Rendered images of charts:
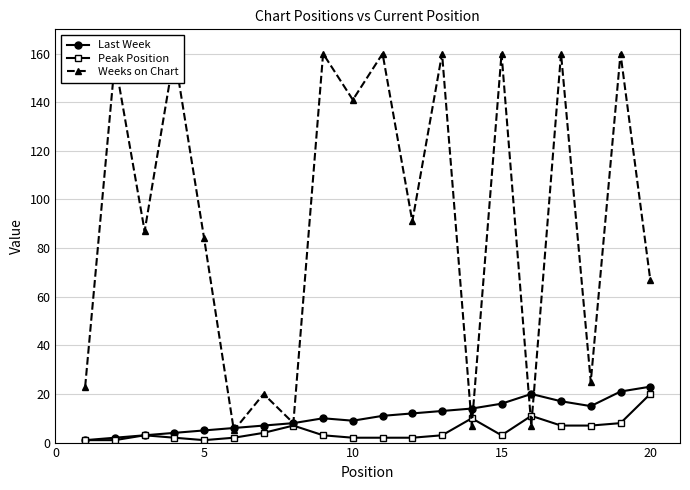

True or false: Peak Position has more than 2 interior local peaks.

True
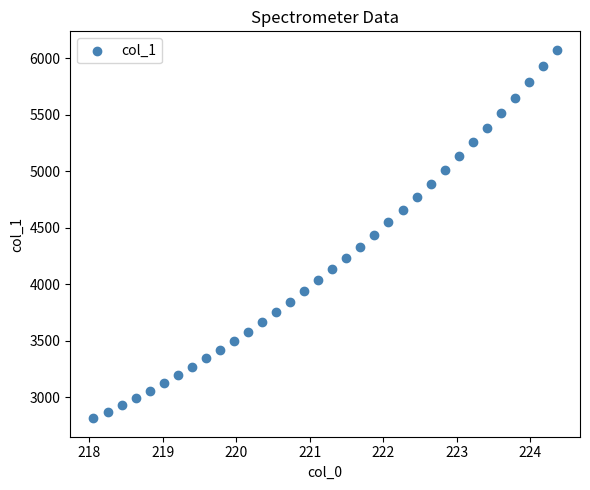

What is the range of Y values (max minus min)?

3261.5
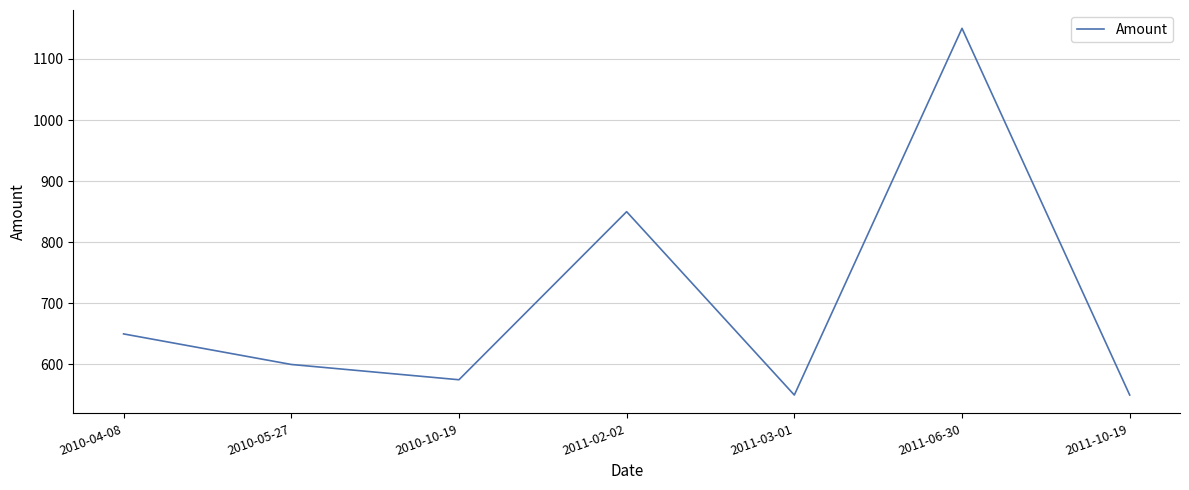

What is the smallest value displayed?

550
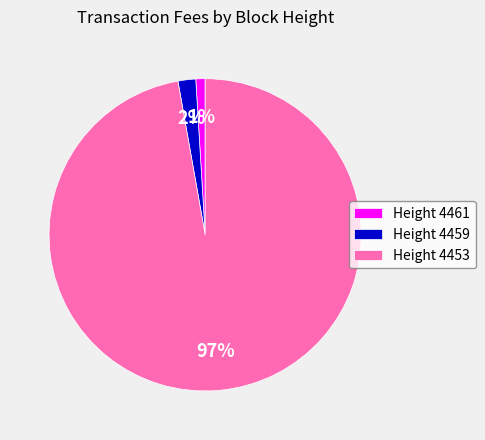

Is it true that Height 4453 is 97% of the pie?

True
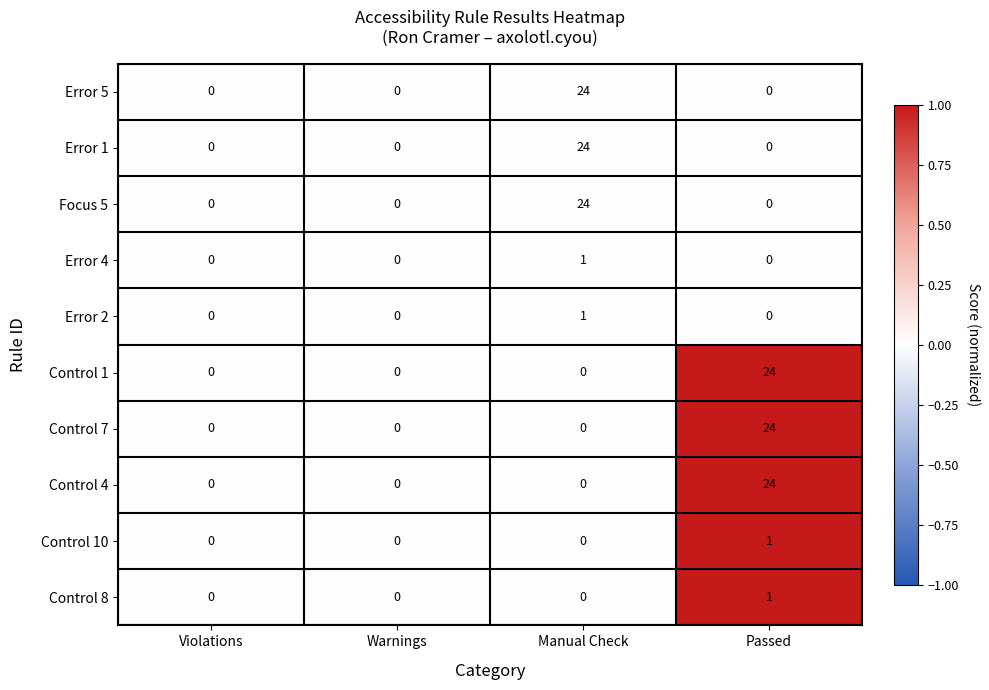

How many Control 7 values are between 0 and 24?

4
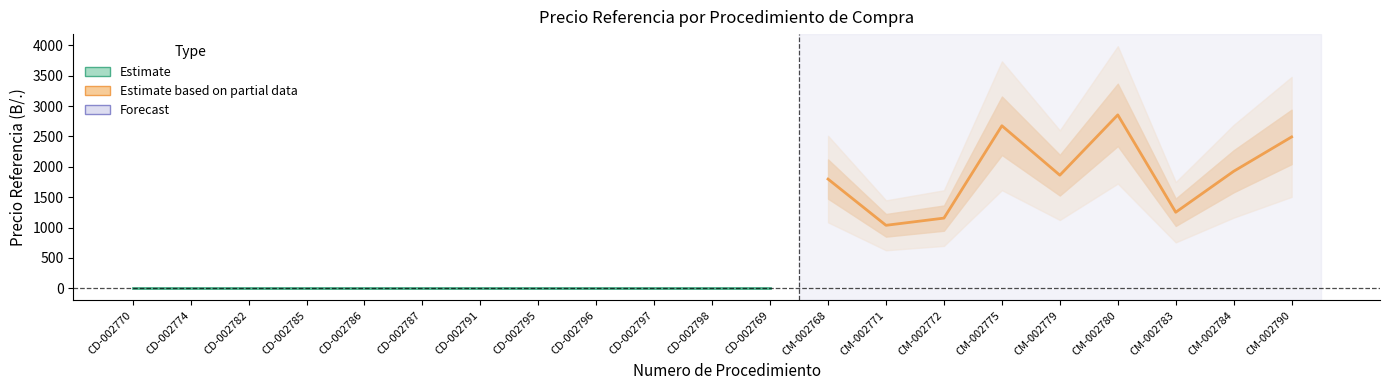

What is the difference between the Forecast values at CM-002790 and CD-002786?

2491.5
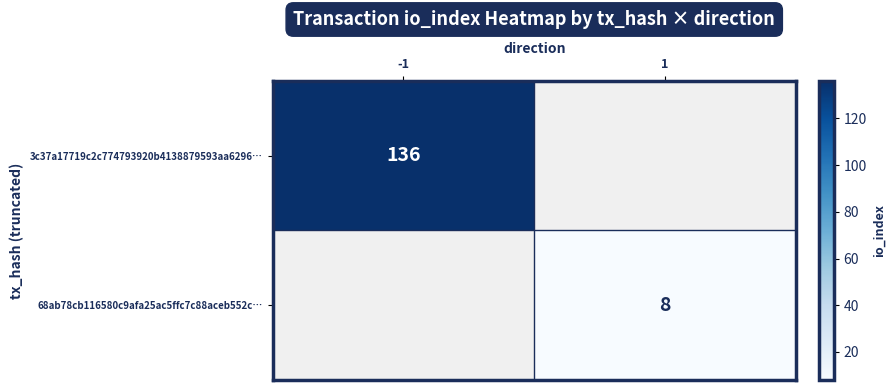

The value of 3c37a17719c2c774793920b4138879593aa6296… at -1 is 49. True or false?

False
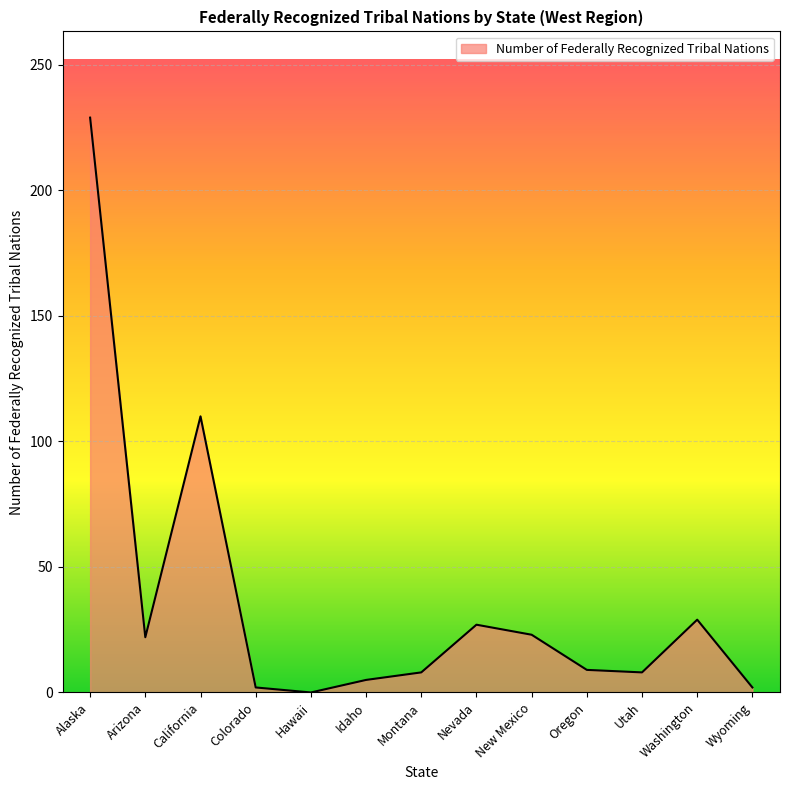

What is the maximum value shown in the chart?

229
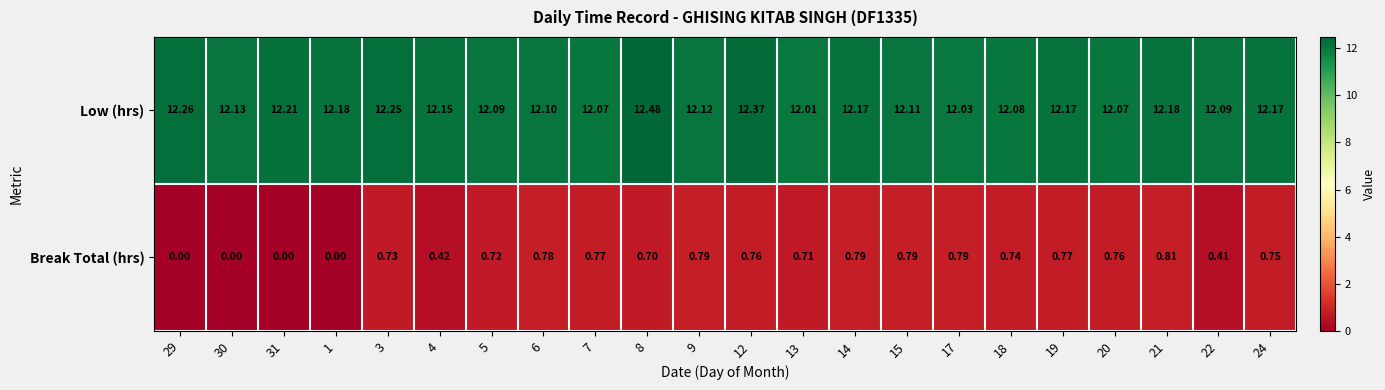

Rank the series by their average value, from lowest to highest.

Break Total (hrs), Low (hrs)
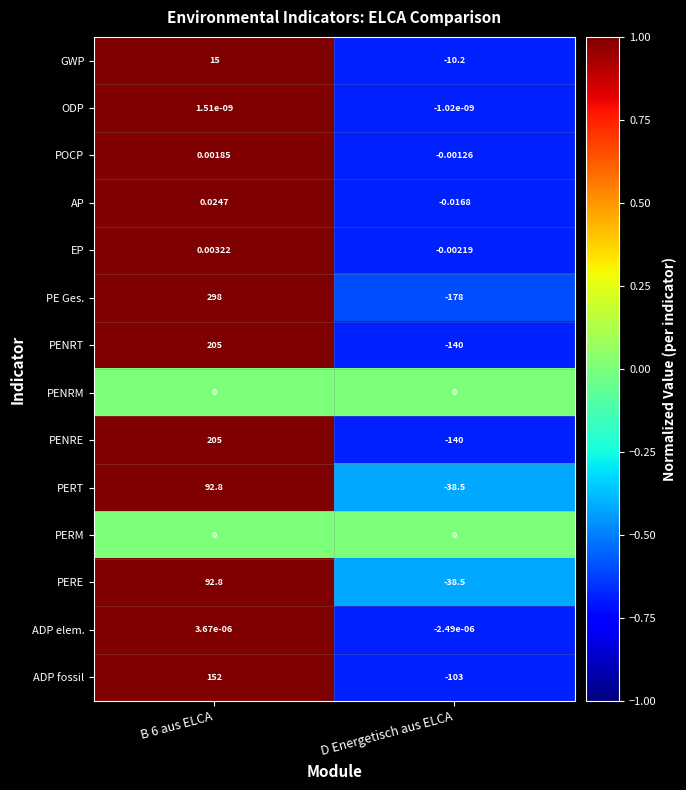

At which category does the chart reach its minimum across all series?

D Energetisch aus ELCA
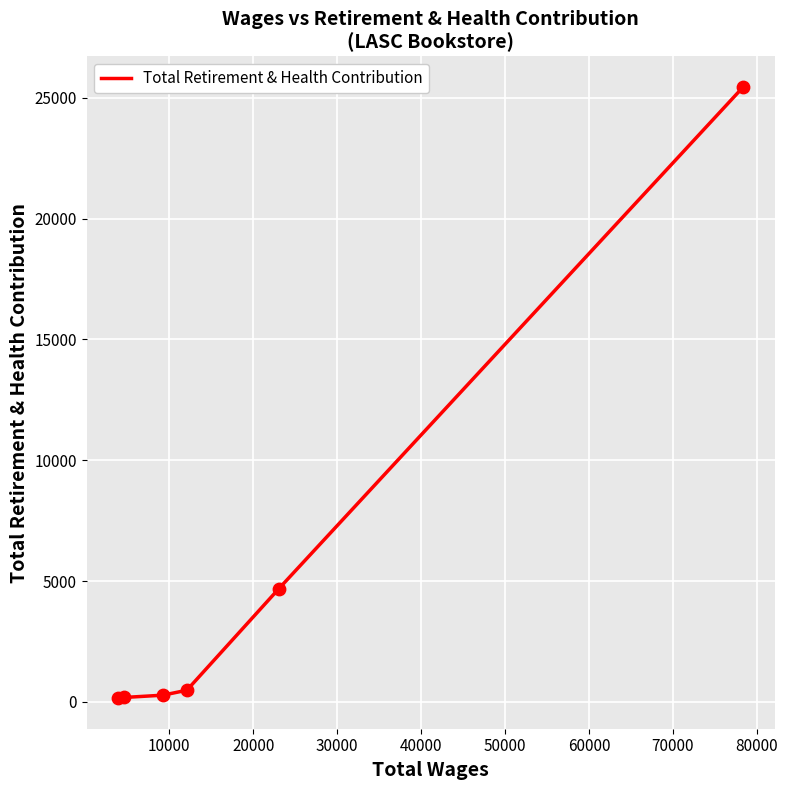

What is the sum of all values?

31234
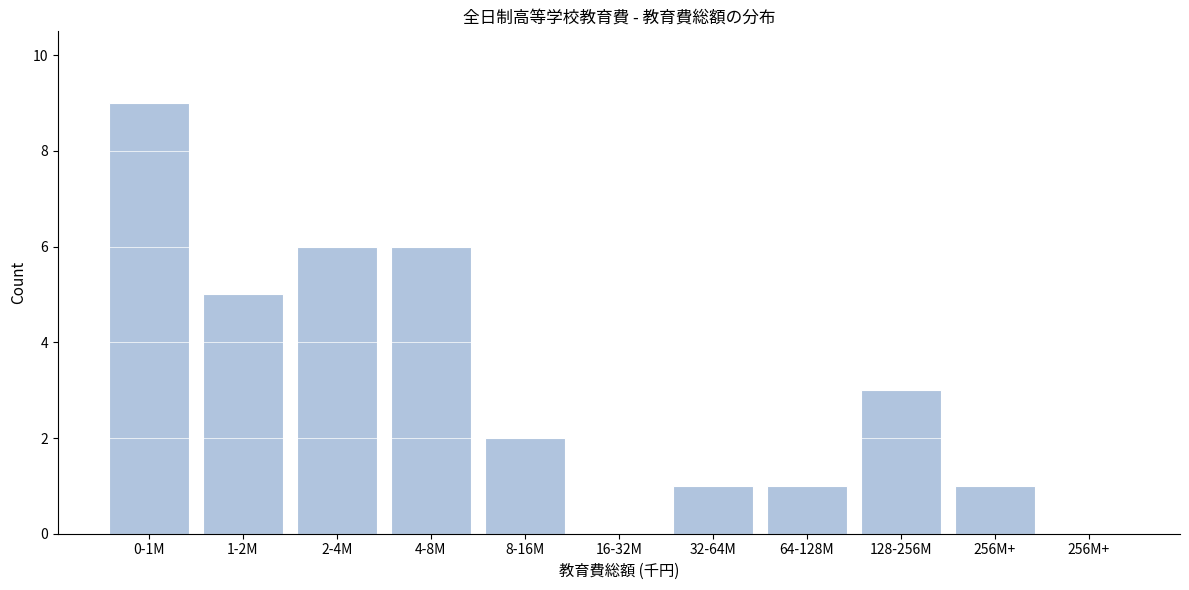

How many data points does each series have?

11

- Problem details
Report every line of the data above that contains the word "many", treating uppercase and lowercase letters as different.

- Result
How many Control 7 values are between 0 and 24?
How many data points does each series have?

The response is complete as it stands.